--- Data for this task ---

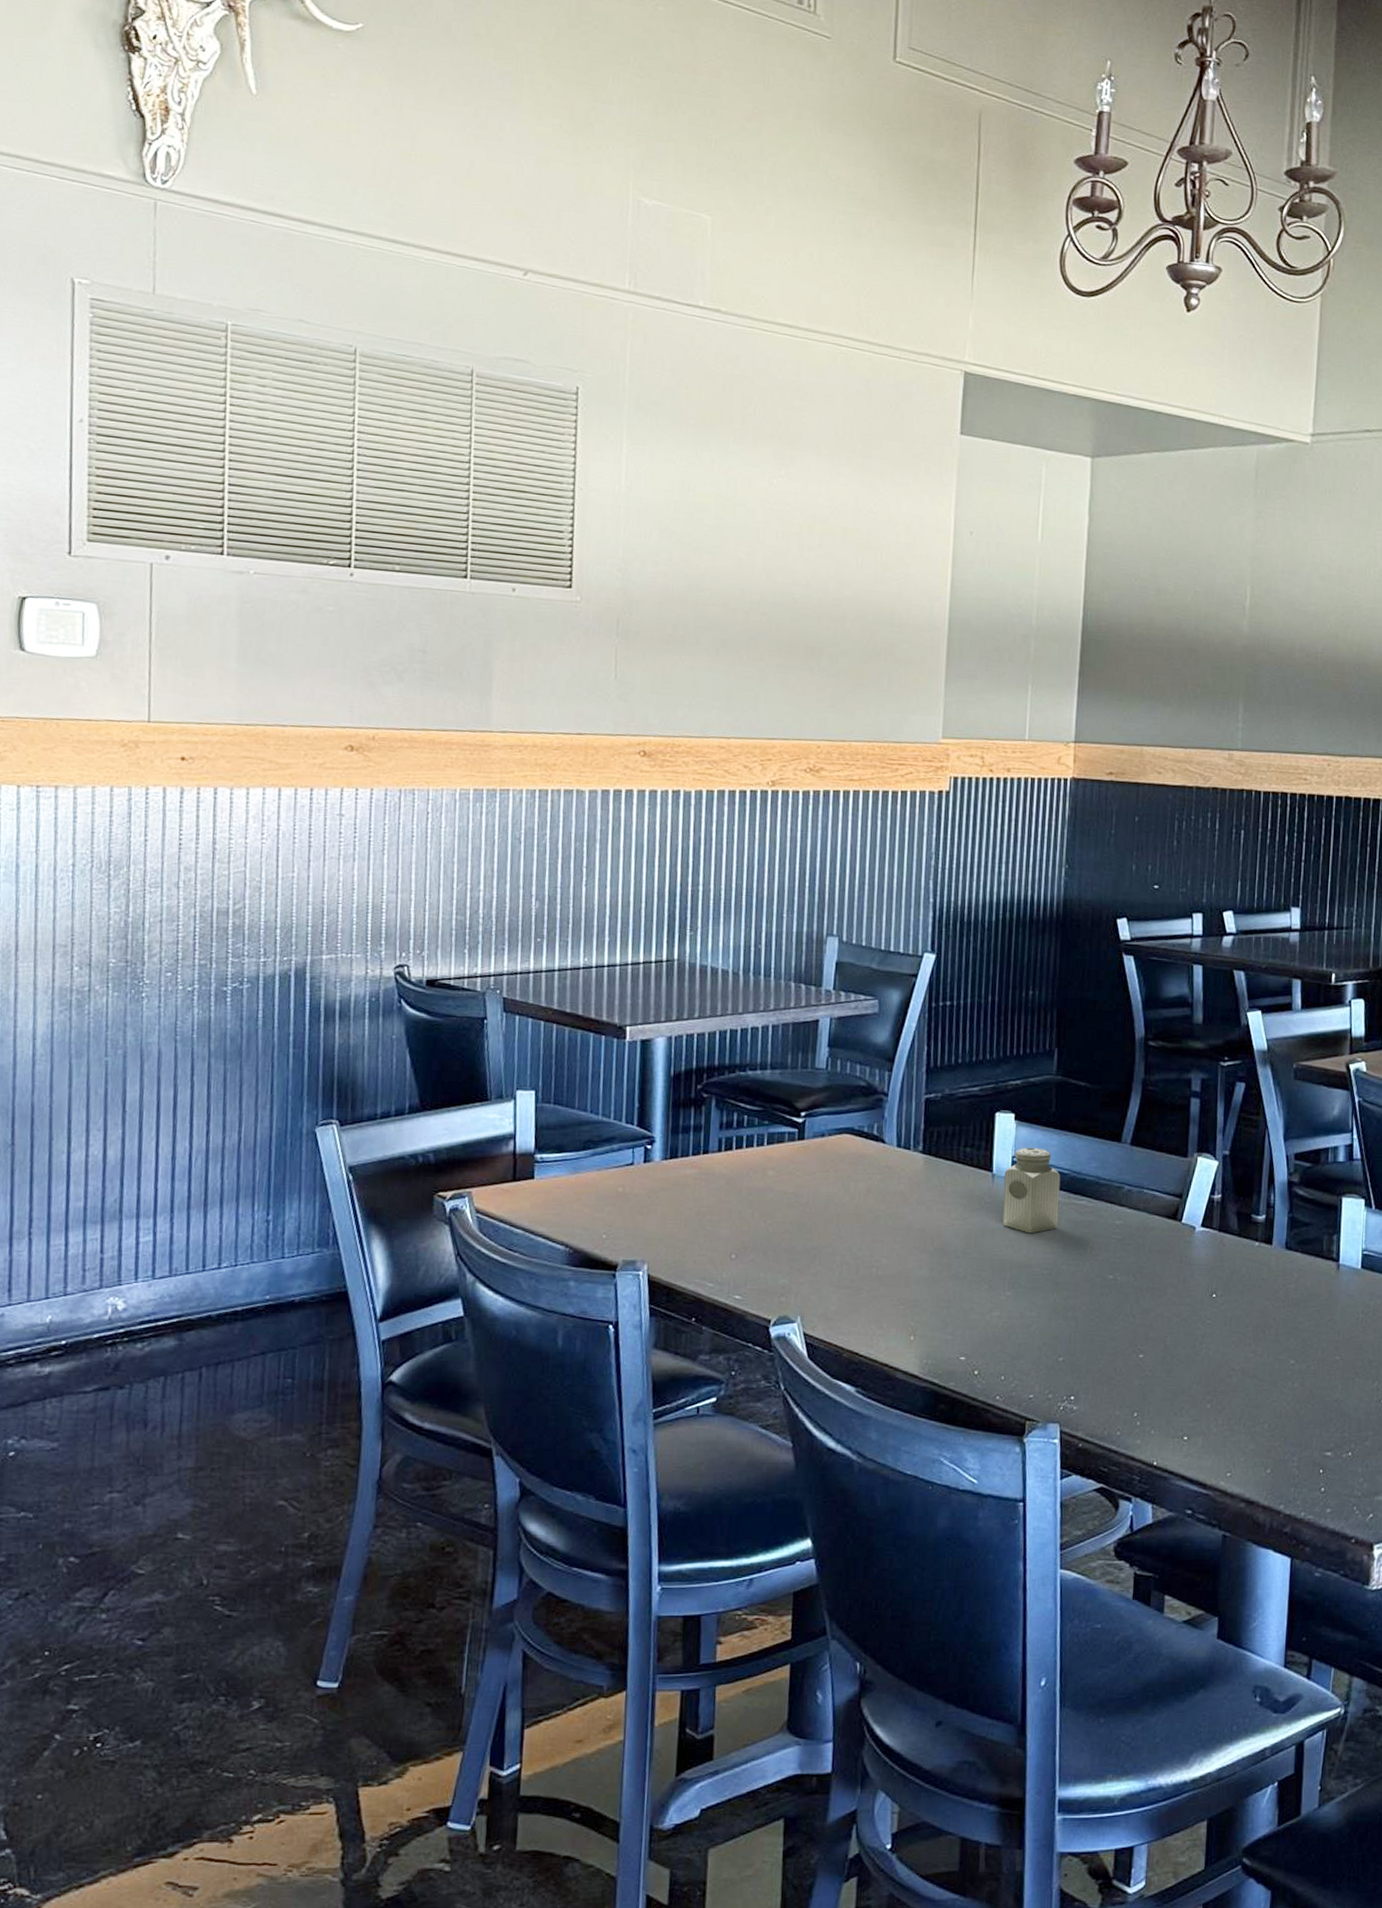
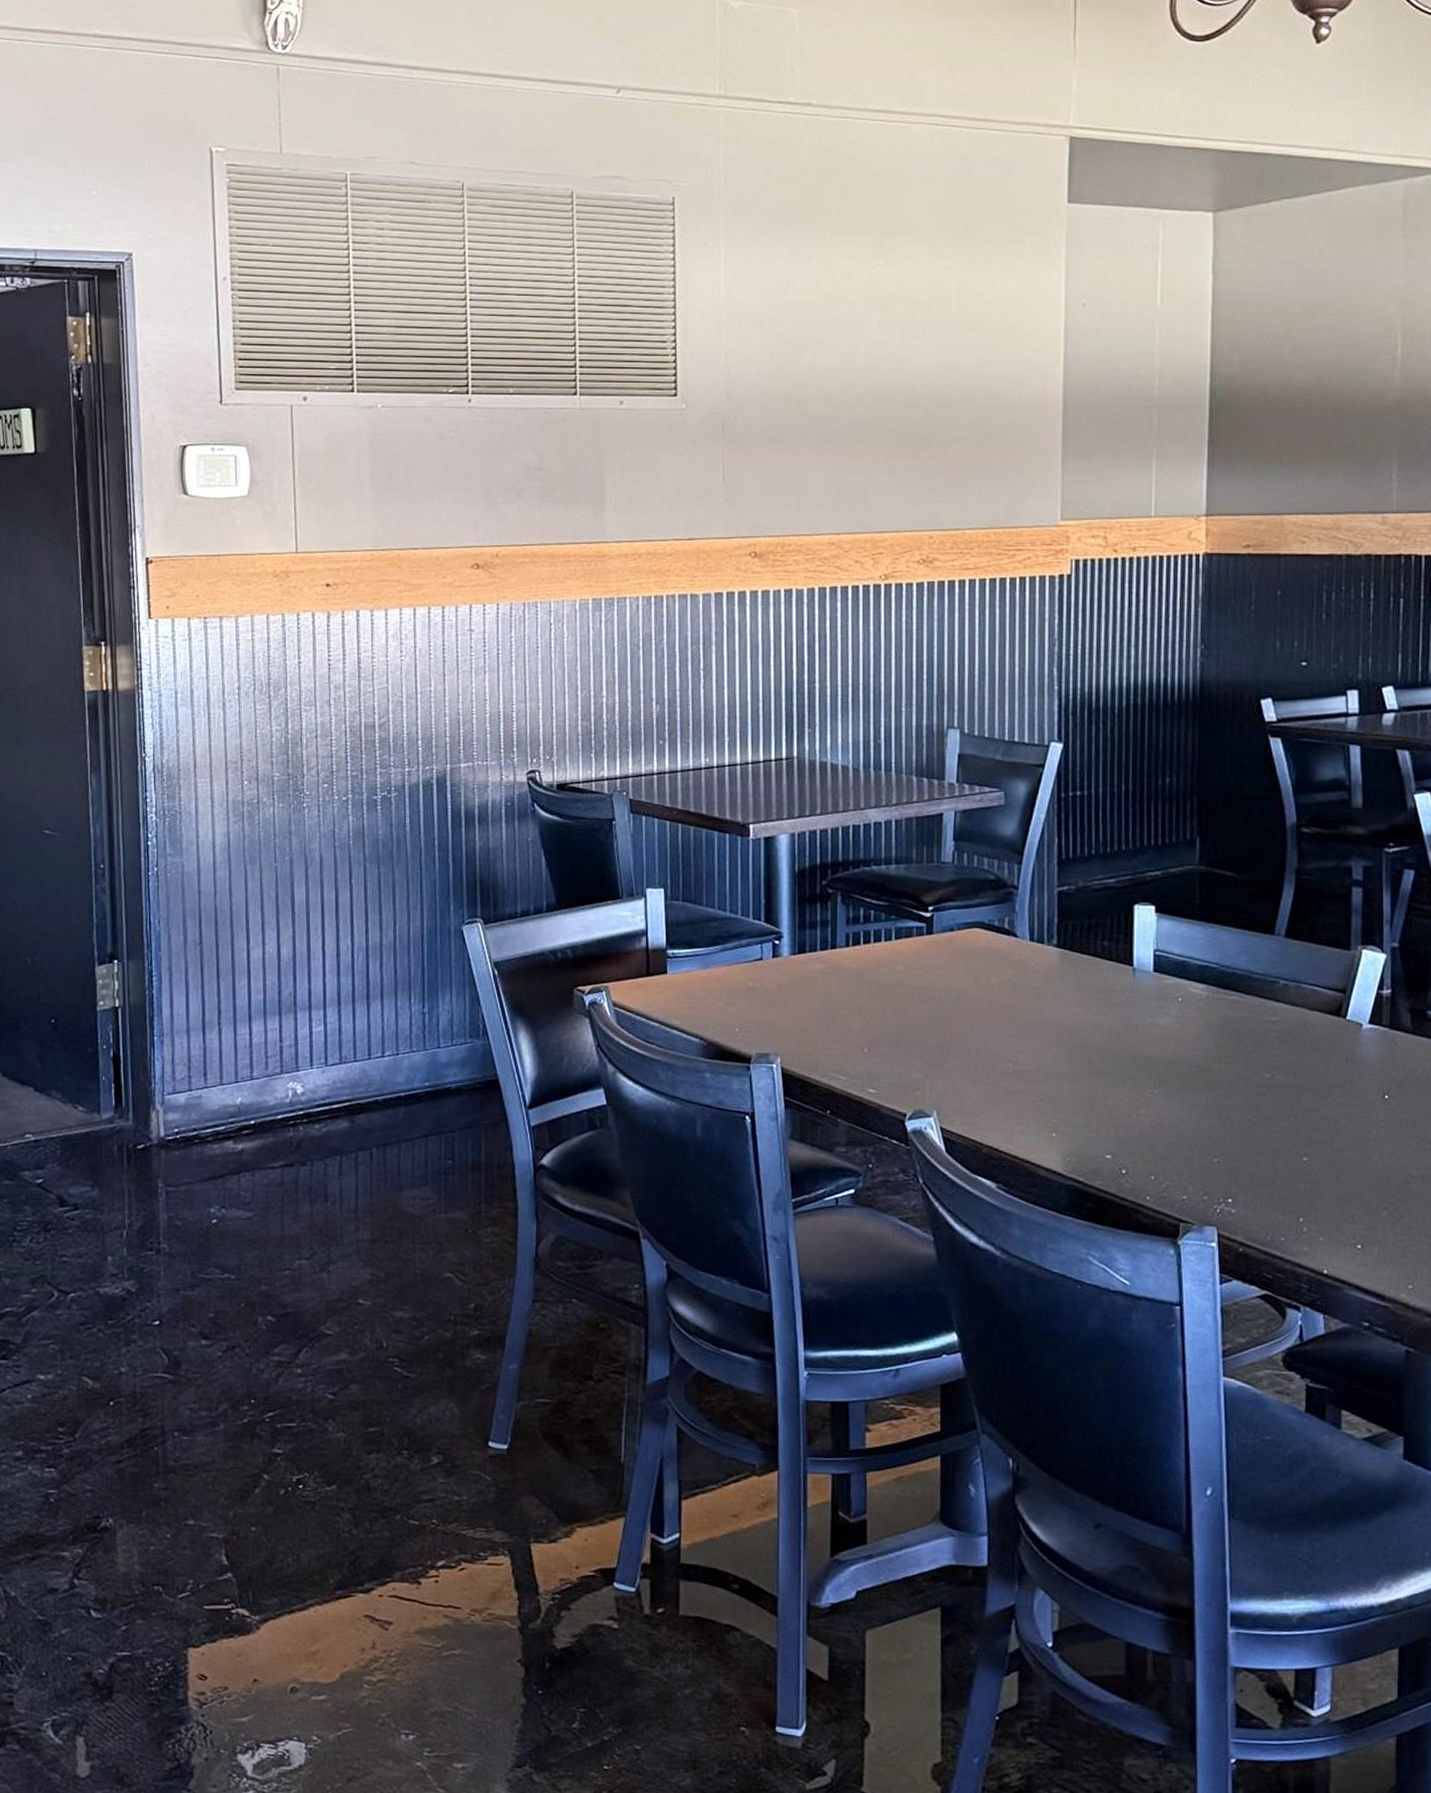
salt shaker: present [1002,1147,1061,1234] -> none [1146,940,1208,1030]

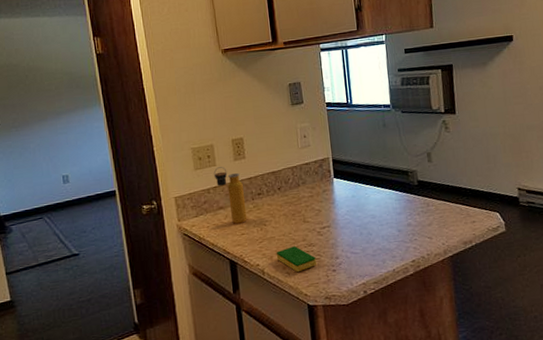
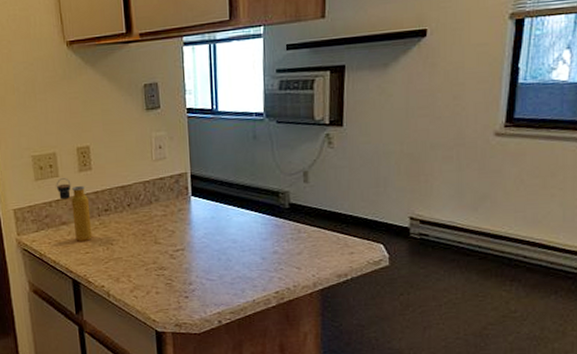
dish sponge: present [276,246,316,273] -> none [123,269,167,297]

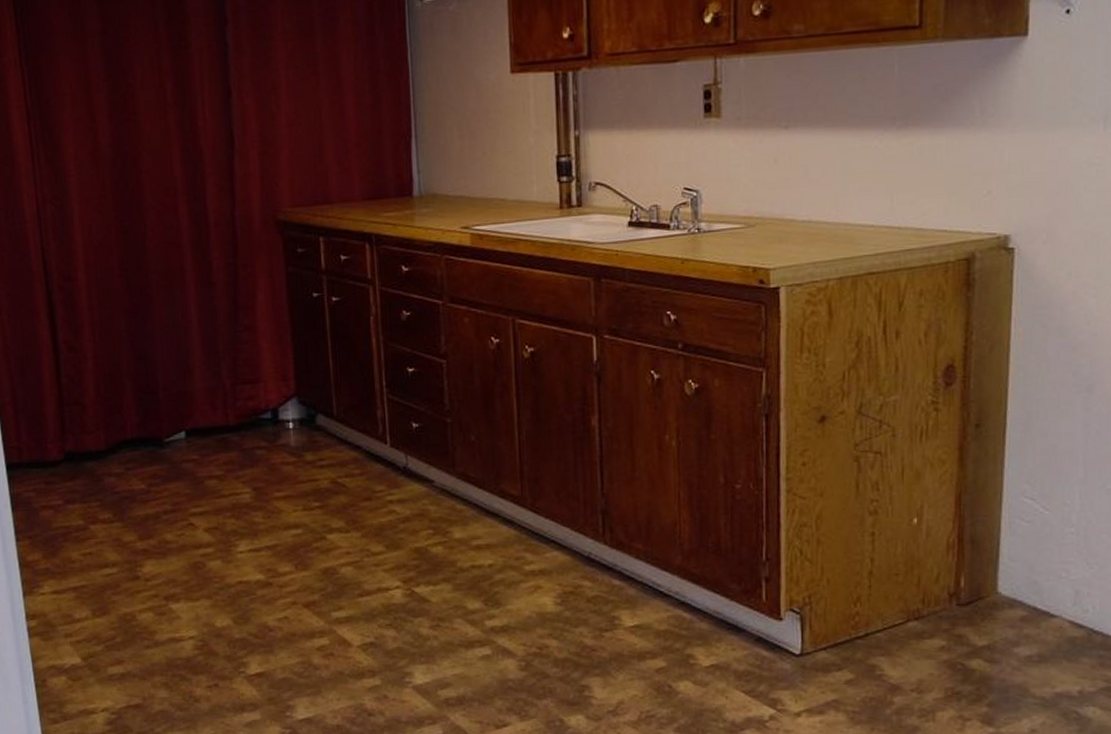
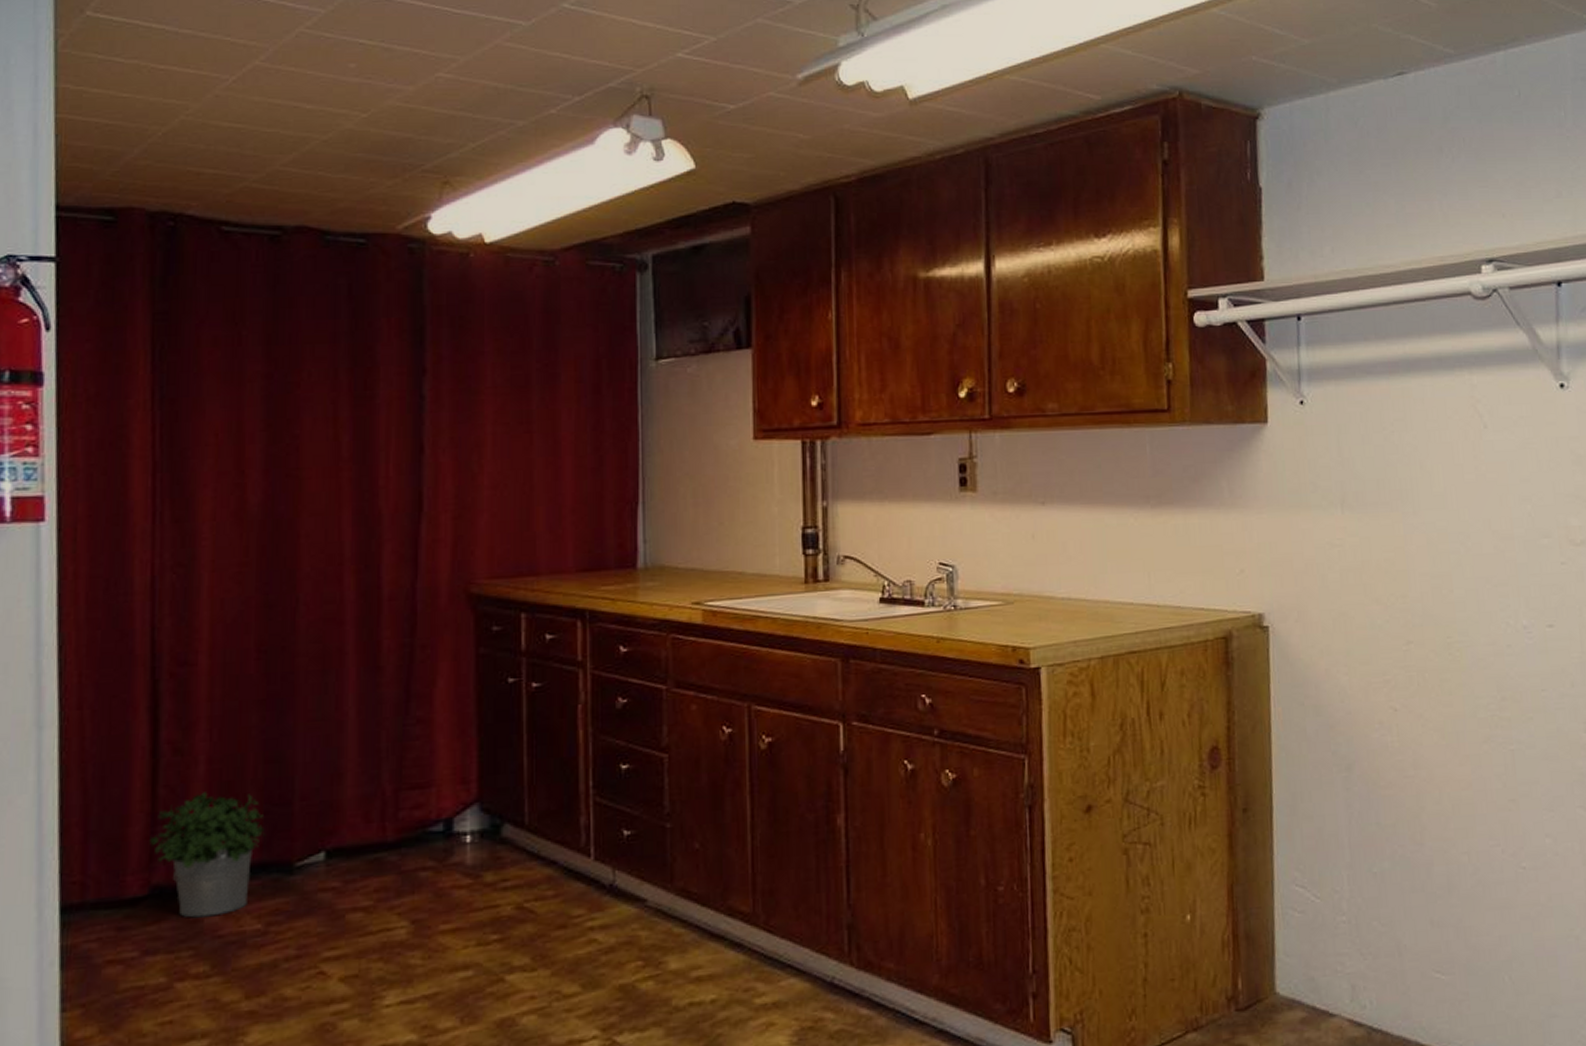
potted plant: none [60,381,142,478] -> present [150,792,267,918]

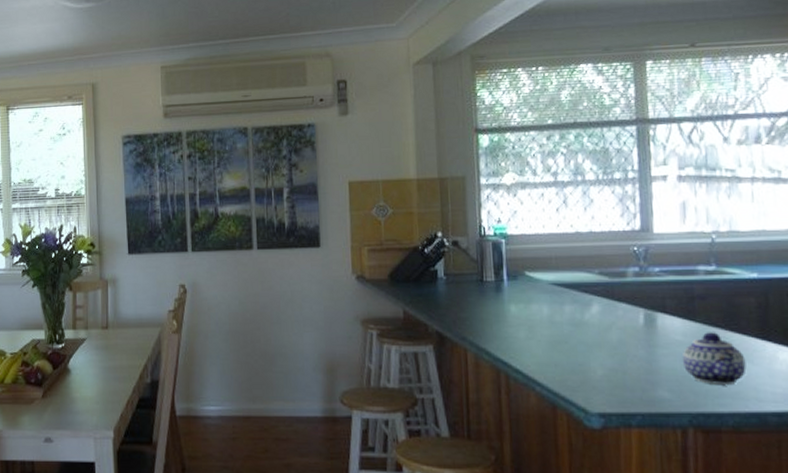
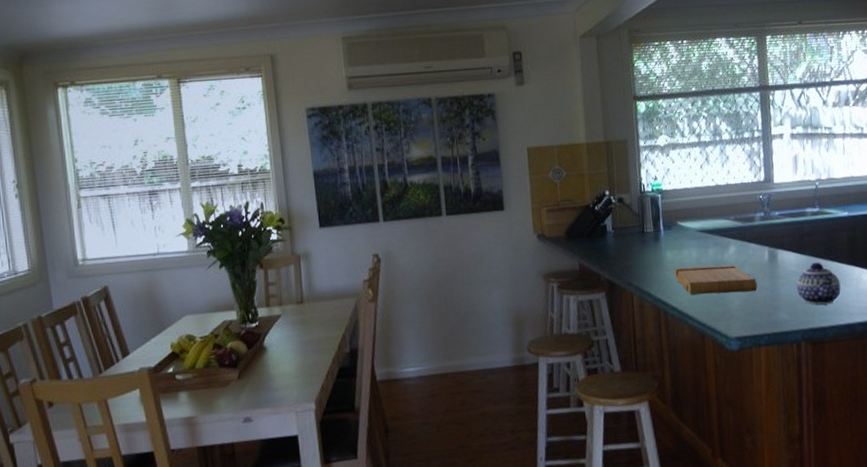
cutting board: none [519,324,629,361] -> present [674,264,758,295]

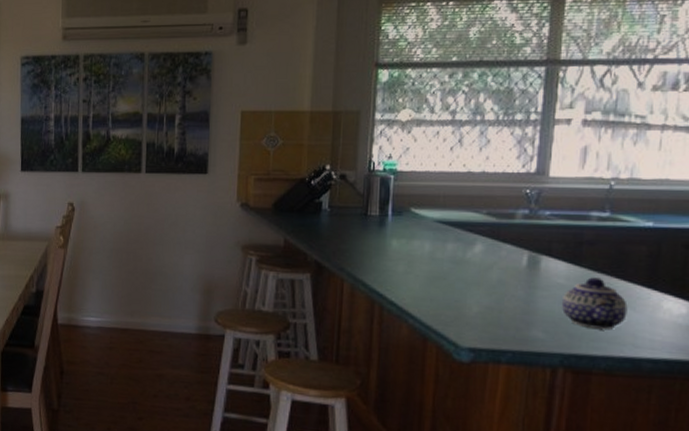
cutting board: present [674,264,758,295] -> none [398,258,507,300]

--- Work order ---
Output each record above exactly as it stands, excluding all pictures.

--- Finished exercise ---
salt shaker: present [1002,1147,1061,1234] -> none [1146,940,1208,1030]

dish sponge: present [276,246,316,273] -> none [123,269,167,297]

potted plant: none [60,381,142,478] -> present [150,792,267,918]

cutting board: none [519,324,629,361] -> present [674,264,758,295]

cutting board: present [674,264,758,295] -> none [398,258,507,300]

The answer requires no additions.